Office Depot is about to be on the I Will Hurt You if You Don't Go Away list. Now they're trying to tell me the warehouse is saying they delivered the bookshelves. Well, that's nice and all, but it's not like I'm overlooking enormous bookshelves that happen to be sitting on my porch. They're supposed to be getting back to me with who signed for them. I'm guessing that I'm going to have to refute the charges from the credit card end of things.
<1851>
On top of being sick, my tailbone hurt like crazy today. It's been acting up ever since I ran in those boots on Friday, and dancing certainly didn't help that night, and carrying books in a rush very much didn't help today.

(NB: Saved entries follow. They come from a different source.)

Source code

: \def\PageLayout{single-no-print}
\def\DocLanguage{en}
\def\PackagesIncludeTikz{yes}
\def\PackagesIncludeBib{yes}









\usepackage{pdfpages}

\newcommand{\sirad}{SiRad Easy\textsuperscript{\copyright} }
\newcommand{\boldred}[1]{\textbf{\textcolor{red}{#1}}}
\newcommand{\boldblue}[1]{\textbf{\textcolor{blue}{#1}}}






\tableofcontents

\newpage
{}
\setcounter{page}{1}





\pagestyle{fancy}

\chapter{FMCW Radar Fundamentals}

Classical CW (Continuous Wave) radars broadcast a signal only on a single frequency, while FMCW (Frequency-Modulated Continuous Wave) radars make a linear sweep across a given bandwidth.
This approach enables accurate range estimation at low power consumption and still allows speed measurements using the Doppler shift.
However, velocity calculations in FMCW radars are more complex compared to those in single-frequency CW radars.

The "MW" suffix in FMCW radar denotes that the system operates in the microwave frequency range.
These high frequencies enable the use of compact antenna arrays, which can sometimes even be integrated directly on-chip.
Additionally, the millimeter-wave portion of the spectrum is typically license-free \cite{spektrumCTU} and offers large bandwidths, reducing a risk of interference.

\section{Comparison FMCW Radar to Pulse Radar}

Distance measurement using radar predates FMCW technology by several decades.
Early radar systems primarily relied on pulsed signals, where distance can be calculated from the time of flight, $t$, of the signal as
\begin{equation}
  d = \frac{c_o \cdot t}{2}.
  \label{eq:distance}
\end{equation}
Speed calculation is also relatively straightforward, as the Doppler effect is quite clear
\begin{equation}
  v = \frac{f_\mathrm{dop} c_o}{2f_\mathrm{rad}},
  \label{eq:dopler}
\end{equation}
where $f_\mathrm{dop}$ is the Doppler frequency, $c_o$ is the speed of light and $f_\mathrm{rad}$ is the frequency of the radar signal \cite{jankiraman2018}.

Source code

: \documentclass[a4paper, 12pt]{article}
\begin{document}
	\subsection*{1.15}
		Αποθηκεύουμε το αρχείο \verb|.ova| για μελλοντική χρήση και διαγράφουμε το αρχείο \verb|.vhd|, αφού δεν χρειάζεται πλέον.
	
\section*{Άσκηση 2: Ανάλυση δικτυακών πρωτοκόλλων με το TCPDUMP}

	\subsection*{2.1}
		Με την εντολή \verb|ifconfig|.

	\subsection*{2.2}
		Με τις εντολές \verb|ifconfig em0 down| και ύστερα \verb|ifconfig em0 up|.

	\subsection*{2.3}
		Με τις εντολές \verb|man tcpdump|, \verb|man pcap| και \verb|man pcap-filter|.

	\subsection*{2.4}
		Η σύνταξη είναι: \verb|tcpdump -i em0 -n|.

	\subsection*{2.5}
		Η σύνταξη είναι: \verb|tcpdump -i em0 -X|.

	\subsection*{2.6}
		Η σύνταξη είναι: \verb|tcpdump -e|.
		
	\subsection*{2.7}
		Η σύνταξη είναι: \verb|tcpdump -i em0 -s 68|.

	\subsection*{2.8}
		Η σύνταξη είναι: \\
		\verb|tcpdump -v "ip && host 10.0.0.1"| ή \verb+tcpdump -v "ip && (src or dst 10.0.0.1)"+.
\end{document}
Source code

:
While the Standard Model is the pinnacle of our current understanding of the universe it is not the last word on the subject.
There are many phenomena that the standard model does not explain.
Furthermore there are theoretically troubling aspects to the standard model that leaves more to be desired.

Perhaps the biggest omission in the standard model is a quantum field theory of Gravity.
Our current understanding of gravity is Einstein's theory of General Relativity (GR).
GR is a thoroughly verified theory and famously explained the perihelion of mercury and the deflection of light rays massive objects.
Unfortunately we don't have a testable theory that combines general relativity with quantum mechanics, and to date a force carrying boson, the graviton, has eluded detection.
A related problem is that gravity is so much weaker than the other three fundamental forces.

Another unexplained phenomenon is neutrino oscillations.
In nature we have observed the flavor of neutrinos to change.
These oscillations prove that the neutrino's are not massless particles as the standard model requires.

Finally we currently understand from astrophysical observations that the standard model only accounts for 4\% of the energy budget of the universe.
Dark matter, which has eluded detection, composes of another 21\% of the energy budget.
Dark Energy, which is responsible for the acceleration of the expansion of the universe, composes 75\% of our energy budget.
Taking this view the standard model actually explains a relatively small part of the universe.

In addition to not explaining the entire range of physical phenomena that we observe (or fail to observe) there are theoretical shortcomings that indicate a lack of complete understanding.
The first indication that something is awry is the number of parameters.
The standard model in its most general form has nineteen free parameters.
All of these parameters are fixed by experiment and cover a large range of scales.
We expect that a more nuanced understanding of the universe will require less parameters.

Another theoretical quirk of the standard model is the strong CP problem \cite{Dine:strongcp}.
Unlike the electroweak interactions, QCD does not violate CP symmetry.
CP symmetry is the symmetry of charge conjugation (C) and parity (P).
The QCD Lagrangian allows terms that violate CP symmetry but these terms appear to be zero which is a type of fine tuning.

I was kind of annoyed this morning about class... R always, like, emailed me the slides the night before so I could photocopy them whenever. But this class is gonna make me come in an hour before our start at 10:30 to make the copies. I'd much rather do it the day before, but the prof says she won't be ready by then, which, fine, but I don't think the slides have changed so much from year to year. But fine, photocopying before class won't be a big deal. I just wish she would have bothered to let me know that was the story. At least she stopped being pissy about it pretty quickly... I think she came to realize she had only talked to the other TA about what the plan was.
No opportunity for feeling resolved today. I want things to be normal. I just want to know they'll be normal.
<2132>
I got my MD tax refund today. They have the easiest online filing system ever. I'm hanging onto the federal taxes until April, though, since I owe them money. :-)
So, the new department student group is having elections coming up, and I'm trying to decide what all to run for. Unlike Band, these are elections, so I think there's less intrigue than when super secret meetings of the cabal lead to the final decision. But I realized that I didn't want to run for Chair if the current de facto chair is running, because she's much more low key than I am, while still being way organized. So, it looks like she's running, so I'm free to run for stuff that fits a bit better (not that I would mind if other folks were Chair besides her, it just wouldn't be as good). I'm running for rep to the academic affairs committee, which given the amount of time I spend thinking about curriculum is a pretty good fit, and Ops Chair, which is like Treasurer mixed with record-keeper (an aspect I kinda threw in mildly with myself in mind).